═══ Extrait du document ═══

En France, actualité tout aussi lourde, bien loin de Point de vue et Images du monde. Cachée dans un coin de la première page de Paris-presse la guerre d’Algérie continue. Pour une durée de dix-huit à trente mois, les appelés du contingent sont tous envoyés là-bas en vue d’ « opérations de maintien de l’ordre » de moins en moins comprises dans leurs rangs : De Gaulle vient d’assurer le 5 que « l’Algérie algérienne est en marche ». De leur côté 121 personnes dont Jean-Paul Sartre signent le fameux manifeste des 121 pour le droit à l’insoumission.
En arrière toute.
Vingt ans avant, 1940. En trois mois Pétain a trouvé ses marques à Vichy, dans sa zone « NONO » ( non occupée). Il vient de limoger – provisoirement- Pierre Laval. Une phase de la bataille d’Angleterre, un raid massif sur Londres, le Blitz est en train de se terminer. Hitler a renoncé pour l’instant à son plan d’invasion, la vague de bombardements n’ayant pas eu les résultats escomptés. La faute à une météo exécrable, à l’intrépidité des pilotes
britanniques, à la machine à décrypter Ultra et aux radars installés en réseau sur la côte. Repliés en Auvergne, le Petit Parisien et Le Temps se bornent à retranscrire les communiqués de Londres et de Berlin, se permettant néanmoins en Une (Le Petit Parisien surtout) quelques commentaires discrets: « en état d’alerte continuelle depuis neuf jours », « ne connaît plus le sommeil » « vagues compactes de l’aube à la nuit». Le Temps ose « une formidable bataille » mais titre sur « la guerre anglo-allemande », comme si la France n’était en rien concernée par les événements, ce qui est la doctrine officielle puisque un armistice a été signé. Paris- Soir, de mise en page très moderne, choisit
en bon vichyste sur cinq colonnes l’arrestation de Léon Blum « la justice en marche ». La bataille d’Angleterre devient benoîtement « l’activité de l’aviation allemande au-dessus de l’Angleterre ». Le Matin, ouvertement collaborationniste, se veut encore plus clair : le gros titre porte sur l’arrestation des responsables de la défaite, Léon Blum, Daladier, Gamelin. Une photo aérienne sur Londres en flamme, un sous-titre suggérant là l’action directe du
maréchal Goering, un billet tonitruant et provocateur intitulé
« la tyrannie anglaise est morte » : belle illustration de la devise prise à Chamfort « les caractères vigoureux se reposent dans l’extrême ». Le Daily Mail du jour s’offre le plaisir d’une caricature : à la roulette, Goering et Hitler ont perdu; l’aviateur anglais-croupier ramasse tranquillement la mise.

═══

Objectif de l'exercice:
Citez à l'identique le passage de l'extrait sur la presse allant de « En France, actualité » à « droit à l’insoumission. », ces deux bornes comprises.

═══ Jeu de données ═══

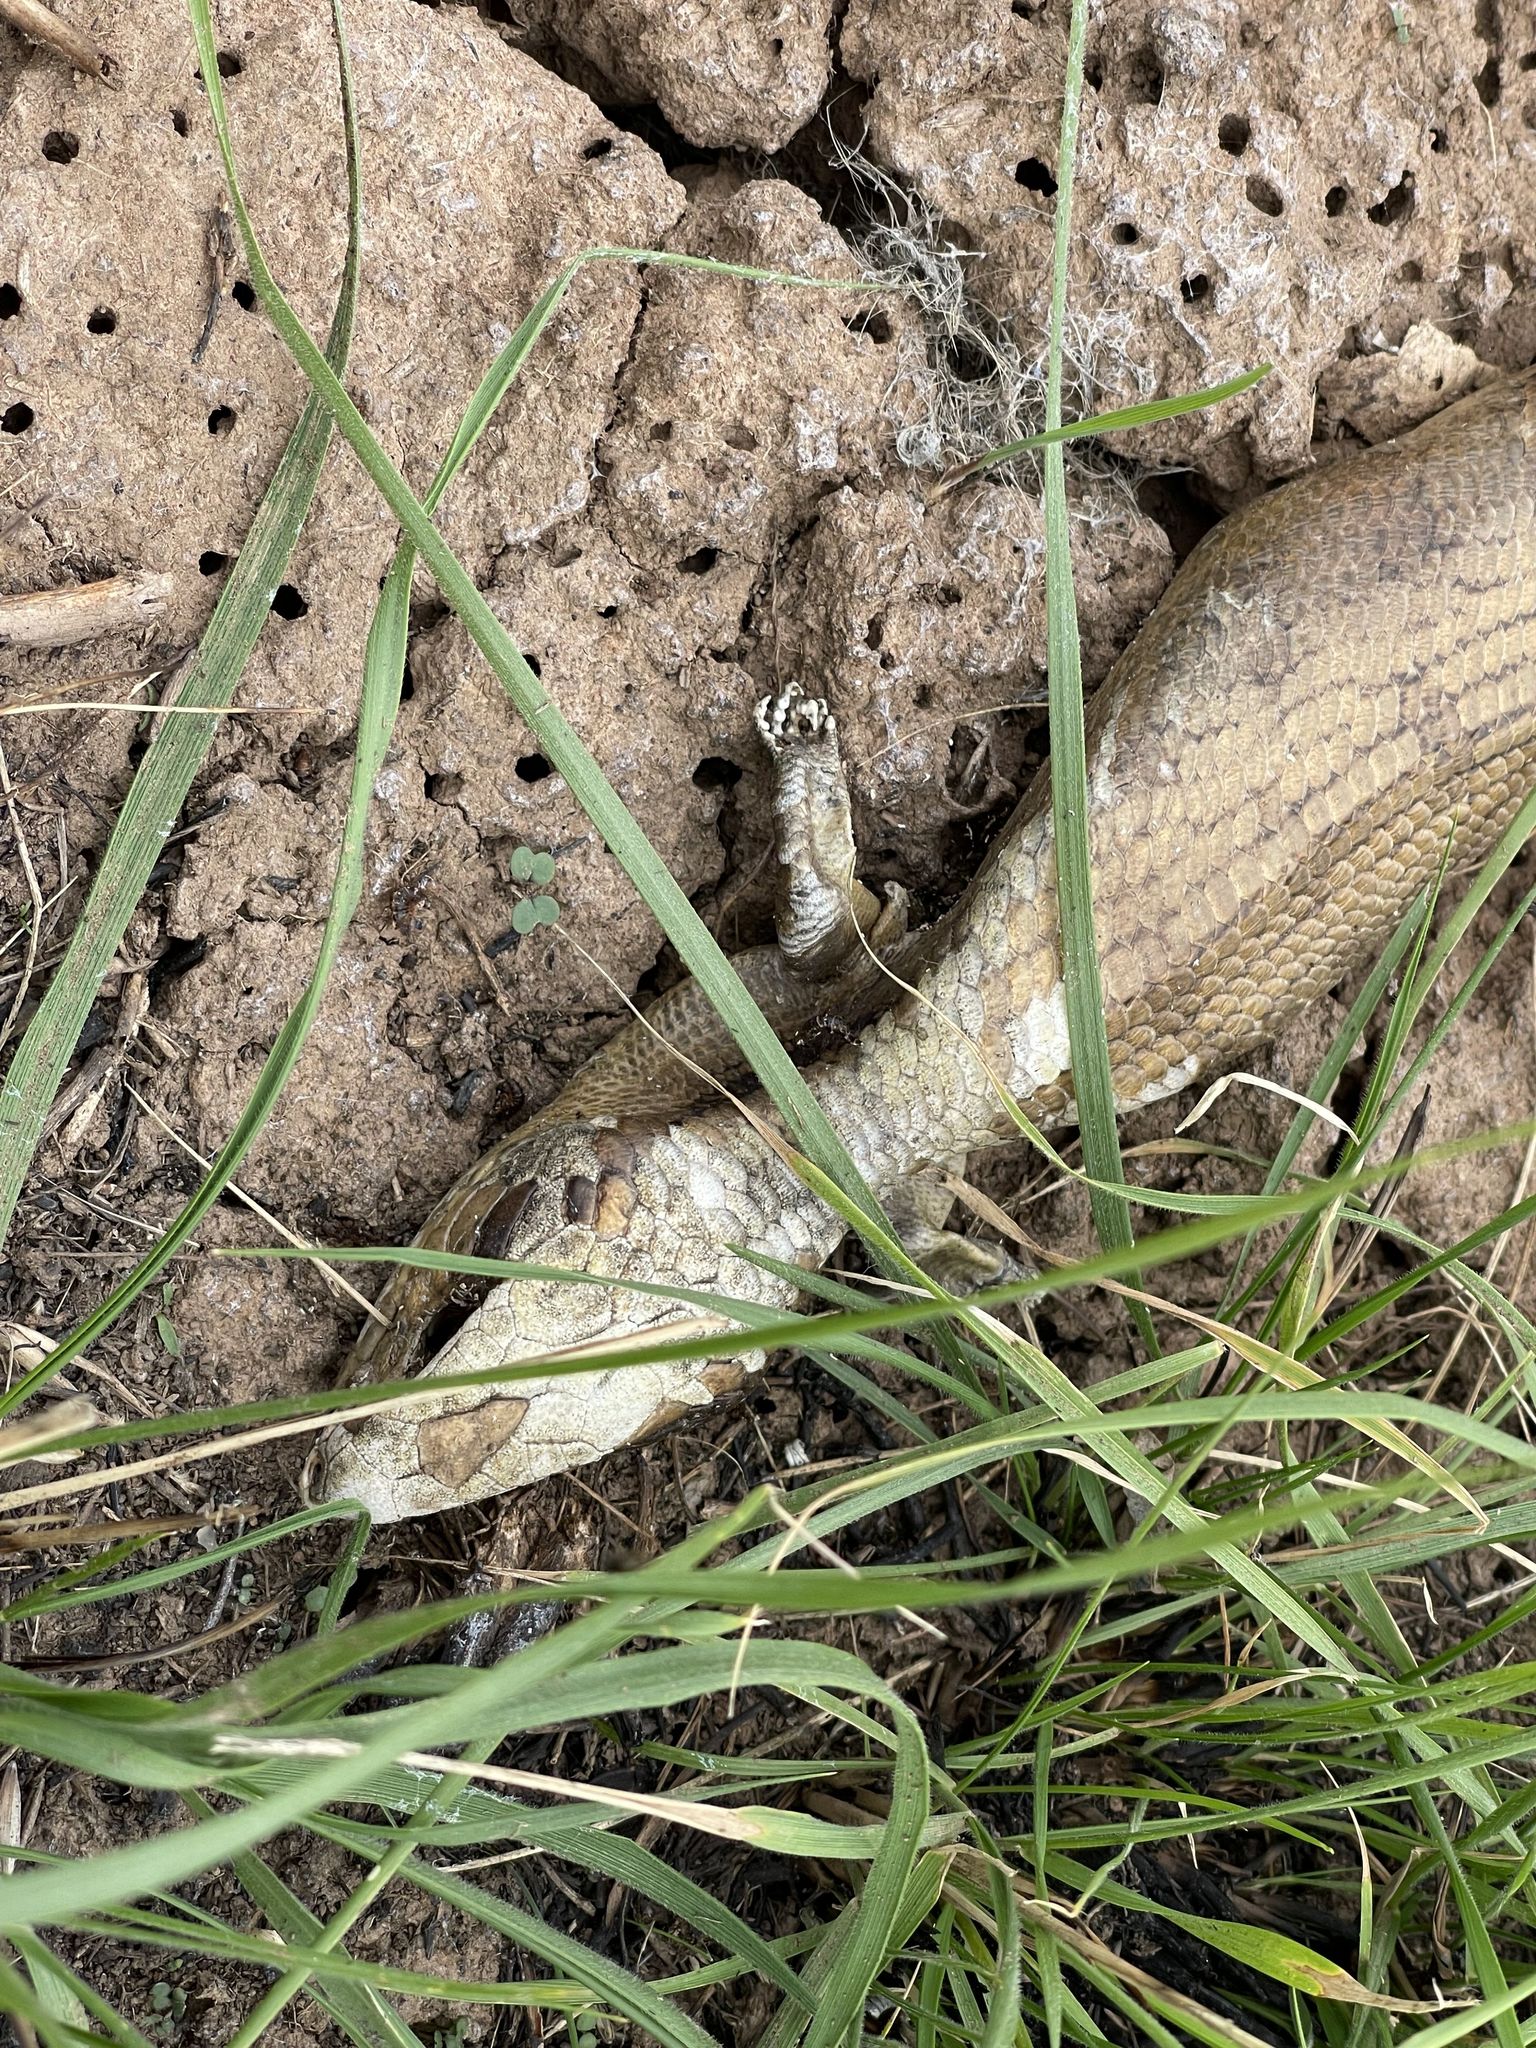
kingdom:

═══

Résultat attendu:
En France, actualité tout aussi lourde, bien loin de Point de vue et Images du monde. Cachée dans un coin de la première page de Paris-presse la guerre d’Algérie continue. Pour une durée de dix-huit à trente mois, les appelés du contingent sont tous envoyés là-bas en vue d’ « opérations de maintien de l’ordre » de moins en moins comprises dans leurs rangs : De Gaulle vient d’assurer le 5 que « l’Algérie algérienne est en marche ». De leur côté 121 personnes dont Jean-Paul Sartre signent le fameux manifeste des 121 pour le droit à l’insoumission.